If we are really unlucky, a series of debt defaults and the 
disintegration of government coherence in some fragile states could 
seriously damage the multilateral global order. Security planners fear 
that if states like Venezuela, North Korea or Ukraine were to fall into 
chaos, the temptation for neighbouring giants like the US, China and 
Russia to "rescue" them by sending in troops would be strong.

We have seen rapid deglobalisation before, in the early 1930s. It starts 
with a banking crisis, leads to the break-up of international currency 
arrangements and ends with the repudiation of treaties and forcible 
annexations.

Although today's crisis starts with much stronger institutions - the 
International Monetary Fund, World Health Organisation, United Nations 
among others - we face the same basic problem as in the 1930s: the 
absence of a single powerful country prepared to take the lead, set 
standards of behaviour and act as a lender of last resort.

════════

Tasks for this exercise:
1. Translate this sentence from the text on global order into Spanish: "We have seen rapid deglobalisation before, in the early 1930s."
2. Copy the text on global order from "We have seen" up to and including "of last resort.".

════════

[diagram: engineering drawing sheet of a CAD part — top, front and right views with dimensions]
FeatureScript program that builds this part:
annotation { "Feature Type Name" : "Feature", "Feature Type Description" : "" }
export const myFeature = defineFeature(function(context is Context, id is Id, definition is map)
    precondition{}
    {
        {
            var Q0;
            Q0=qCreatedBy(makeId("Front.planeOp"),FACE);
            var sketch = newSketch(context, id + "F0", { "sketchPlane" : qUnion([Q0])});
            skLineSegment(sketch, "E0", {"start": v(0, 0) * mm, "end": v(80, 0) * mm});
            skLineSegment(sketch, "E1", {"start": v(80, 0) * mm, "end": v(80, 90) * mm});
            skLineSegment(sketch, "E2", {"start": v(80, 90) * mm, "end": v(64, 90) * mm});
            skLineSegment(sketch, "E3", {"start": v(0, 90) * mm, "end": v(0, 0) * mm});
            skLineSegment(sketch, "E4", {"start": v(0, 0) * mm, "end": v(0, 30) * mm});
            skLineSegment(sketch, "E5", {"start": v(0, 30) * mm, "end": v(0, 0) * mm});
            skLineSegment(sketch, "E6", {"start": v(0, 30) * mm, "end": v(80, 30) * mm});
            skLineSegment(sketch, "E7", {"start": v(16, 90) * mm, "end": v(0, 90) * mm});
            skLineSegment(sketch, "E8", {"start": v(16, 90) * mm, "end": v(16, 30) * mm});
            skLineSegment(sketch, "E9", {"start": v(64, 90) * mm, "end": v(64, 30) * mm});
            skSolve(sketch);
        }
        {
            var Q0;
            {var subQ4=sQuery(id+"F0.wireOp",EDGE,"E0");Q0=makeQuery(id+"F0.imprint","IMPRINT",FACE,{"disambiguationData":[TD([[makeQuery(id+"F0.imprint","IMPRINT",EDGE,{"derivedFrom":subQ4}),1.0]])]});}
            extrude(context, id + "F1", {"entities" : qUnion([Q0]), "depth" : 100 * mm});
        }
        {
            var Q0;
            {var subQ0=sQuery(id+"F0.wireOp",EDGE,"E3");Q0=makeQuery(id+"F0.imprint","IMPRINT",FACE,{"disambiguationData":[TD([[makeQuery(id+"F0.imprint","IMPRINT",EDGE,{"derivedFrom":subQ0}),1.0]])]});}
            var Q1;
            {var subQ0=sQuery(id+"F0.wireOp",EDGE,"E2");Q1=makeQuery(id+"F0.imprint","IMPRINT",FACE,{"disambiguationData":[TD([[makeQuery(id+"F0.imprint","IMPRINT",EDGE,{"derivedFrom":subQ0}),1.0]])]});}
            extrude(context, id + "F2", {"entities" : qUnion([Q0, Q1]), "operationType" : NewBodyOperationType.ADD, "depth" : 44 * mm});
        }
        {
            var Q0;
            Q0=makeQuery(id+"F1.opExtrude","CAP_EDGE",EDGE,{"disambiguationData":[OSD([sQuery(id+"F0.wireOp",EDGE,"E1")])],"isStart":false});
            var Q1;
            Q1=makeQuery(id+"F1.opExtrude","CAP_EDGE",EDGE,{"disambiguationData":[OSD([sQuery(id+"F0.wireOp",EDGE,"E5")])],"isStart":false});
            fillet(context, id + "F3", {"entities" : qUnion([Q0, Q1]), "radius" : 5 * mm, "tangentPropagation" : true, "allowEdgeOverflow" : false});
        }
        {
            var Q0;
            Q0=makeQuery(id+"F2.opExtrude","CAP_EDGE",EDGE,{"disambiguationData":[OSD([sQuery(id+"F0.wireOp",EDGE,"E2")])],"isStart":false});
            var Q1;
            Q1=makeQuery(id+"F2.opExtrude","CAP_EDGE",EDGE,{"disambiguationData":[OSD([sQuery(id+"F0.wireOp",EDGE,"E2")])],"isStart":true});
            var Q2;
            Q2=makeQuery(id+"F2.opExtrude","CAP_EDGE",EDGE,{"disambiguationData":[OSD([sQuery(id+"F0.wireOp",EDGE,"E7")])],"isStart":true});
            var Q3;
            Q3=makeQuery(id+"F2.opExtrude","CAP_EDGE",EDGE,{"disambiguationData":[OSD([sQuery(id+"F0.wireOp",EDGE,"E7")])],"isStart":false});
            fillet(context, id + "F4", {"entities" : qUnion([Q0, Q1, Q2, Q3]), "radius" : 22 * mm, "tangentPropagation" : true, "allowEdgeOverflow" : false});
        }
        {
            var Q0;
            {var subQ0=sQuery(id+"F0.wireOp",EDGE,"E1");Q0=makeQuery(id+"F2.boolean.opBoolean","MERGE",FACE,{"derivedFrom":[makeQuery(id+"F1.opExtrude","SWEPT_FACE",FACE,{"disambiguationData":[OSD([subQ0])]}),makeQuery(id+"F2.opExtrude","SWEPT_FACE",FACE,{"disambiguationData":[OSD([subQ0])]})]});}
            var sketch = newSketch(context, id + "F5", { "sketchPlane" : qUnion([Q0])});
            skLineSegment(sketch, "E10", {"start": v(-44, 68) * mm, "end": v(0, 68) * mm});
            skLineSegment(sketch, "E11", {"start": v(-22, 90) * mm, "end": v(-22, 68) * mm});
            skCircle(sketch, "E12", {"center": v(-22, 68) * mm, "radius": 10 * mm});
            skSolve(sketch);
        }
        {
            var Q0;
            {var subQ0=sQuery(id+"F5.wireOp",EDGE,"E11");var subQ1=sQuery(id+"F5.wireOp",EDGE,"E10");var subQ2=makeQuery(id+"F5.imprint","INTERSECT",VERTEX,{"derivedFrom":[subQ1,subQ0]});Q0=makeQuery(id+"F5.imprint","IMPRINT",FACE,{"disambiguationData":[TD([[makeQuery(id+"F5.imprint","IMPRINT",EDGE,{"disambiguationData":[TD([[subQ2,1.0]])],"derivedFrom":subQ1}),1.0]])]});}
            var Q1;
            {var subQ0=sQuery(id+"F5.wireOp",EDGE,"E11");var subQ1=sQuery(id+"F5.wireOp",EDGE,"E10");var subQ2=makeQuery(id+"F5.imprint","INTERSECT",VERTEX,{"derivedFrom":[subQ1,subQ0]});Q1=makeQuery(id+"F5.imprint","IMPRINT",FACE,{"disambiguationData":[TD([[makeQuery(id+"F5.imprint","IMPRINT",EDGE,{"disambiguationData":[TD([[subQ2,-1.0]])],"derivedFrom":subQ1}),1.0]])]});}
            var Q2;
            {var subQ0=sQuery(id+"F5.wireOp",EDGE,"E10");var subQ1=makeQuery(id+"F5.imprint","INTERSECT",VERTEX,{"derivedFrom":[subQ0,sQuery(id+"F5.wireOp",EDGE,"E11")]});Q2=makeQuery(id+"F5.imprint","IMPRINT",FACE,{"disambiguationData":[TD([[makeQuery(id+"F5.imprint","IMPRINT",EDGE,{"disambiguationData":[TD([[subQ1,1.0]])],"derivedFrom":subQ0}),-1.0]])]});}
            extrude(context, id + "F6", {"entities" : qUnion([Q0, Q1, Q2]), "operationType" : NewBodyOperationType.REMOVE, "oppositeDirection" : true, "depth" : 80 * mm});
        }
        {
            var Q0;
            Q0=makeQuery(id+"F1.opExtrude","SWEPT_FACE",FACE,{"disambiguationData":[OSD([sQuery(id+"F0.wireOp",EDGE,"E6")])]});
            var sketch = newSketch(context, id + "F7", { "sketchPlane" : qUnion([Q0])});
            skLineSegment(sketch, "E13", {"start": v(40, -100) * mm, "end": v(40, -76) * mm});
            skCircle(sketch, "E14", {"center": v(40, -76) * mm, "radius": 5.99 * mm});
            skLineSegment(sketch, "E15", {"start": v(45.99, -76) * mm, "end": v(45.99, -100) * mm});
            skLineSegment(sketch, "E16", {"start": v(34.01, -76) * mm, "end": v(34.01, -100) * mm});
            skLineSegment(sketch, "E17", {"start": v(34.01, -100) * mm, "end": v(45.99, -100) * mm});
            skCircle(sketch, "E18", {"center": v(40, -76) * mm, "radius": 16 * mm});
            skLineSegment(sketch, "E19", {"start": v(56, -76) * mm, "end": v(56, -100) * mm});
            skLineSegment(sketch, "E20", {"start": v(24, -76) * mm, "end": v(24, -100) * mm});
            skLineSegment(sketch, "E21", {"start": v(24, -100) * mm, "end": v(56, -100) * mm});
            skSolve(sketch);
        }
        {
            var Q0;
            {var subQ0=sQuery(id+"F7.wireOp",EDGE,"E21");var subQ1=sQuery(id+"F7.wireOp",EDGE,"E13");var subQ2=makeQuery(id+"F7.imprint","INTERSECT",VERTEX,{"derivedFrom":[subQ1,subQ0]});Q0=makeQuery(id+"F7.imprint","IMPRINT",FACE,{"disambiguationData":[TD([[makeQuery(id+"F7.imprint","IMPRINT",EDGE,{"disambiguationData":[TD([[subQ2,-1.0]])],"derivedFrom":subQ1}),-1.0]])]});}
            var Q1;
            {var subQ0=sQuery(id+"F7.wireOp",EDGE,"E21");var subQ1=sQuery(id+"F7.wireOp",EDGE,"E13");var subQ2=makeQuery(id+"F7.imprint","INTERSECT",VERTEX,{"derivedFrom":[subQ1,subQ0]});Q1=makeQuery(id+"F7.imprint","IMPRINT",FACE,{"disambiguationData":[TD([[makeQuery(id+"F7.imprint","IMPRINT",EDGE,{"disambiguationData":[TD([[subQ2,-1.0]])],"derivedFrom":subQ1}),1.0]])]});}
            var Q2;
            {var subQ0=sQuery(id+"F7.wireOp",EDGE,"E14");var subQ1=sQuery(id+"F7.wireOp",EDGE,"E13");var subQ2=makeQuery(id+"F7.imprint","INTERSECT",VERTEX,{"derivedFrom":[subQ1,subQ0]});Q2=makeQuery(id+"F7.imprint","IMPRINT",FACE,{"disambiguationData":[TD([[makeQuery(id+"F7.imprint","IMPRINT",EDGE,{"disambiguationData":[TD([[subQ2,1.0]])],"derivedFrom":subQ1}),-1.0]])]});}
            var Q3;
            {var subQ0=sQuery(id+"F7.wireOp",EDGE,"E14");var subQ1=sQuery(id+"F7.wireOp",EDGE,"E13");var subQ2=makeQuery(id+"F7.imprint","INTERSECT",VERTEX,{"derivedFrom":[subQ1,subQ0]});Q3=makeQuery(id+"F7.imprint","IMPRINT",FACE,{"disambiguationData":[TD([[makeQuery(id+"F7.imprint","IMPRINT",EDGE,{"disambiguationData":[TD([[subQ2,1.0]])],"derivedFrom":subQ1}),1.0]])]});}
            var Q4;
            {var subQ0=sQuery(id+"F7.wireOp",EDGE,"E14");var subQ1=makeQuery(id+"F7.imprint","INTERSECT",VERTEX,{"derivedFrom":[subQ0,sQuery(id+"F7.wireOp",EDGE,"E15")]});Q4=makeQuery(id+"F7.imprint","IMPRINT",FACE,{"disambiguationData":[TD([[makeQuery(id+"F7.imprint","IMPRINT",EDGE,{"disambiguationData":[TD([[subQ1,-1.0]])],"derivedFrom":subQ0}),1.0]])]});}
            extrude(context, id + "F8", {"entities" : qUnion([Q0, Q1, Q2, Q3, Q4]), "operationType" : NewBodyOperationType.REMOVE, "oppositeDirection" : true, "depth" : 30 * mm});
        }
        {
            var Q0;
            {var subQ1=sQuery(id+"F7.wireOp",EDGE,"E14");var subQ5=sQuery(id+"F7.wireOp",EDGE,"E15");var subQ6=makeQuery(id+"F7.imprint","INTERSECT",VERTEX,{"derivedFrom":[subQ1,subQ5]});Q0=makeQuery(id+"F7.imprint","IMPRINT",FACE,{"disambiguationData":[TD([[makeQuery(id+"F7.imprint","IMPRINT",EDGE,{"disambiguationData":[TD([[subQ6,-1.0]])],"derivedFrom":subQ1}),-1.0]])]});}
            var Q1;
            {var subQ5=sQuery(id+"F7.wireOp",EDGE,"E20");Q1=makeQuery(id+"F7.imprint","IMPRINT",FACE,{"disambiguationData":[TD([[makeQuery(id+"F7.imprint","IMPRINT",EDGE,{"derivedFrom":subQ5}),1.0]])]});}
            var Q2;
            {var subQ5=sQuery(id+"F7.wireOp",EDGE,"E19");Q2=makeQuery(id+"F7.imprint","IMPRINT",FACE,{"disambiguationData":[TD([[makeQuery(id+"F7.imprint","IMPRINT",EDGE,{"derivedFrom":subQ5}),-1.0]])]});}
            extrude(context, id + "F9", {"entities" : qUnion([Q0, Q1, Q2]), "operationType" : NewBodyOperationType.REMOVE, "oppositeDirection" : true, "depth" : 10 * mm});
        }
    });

════════

Answers by item:
1. Ya hemos visto antes una rápida desglobalización, a principios de la década de 1930.

2.
We have seen rapid deglobalisation before, in the early 1930s. It starts 
with a banking crisis, leads to the break-up of international currency 
arrangements and ends with the repudiation of treaties and forcible 
annexations.

Although today's crisis starts with much stronger institutions - the 
International Monetary Fund, World Health Organisation, United Nations 
among others - we face the same basic problem as in the 1930s: the 
absence of a single powerful country prepared to take the lead, set 
standards of behaviour and act as a lender of last resort.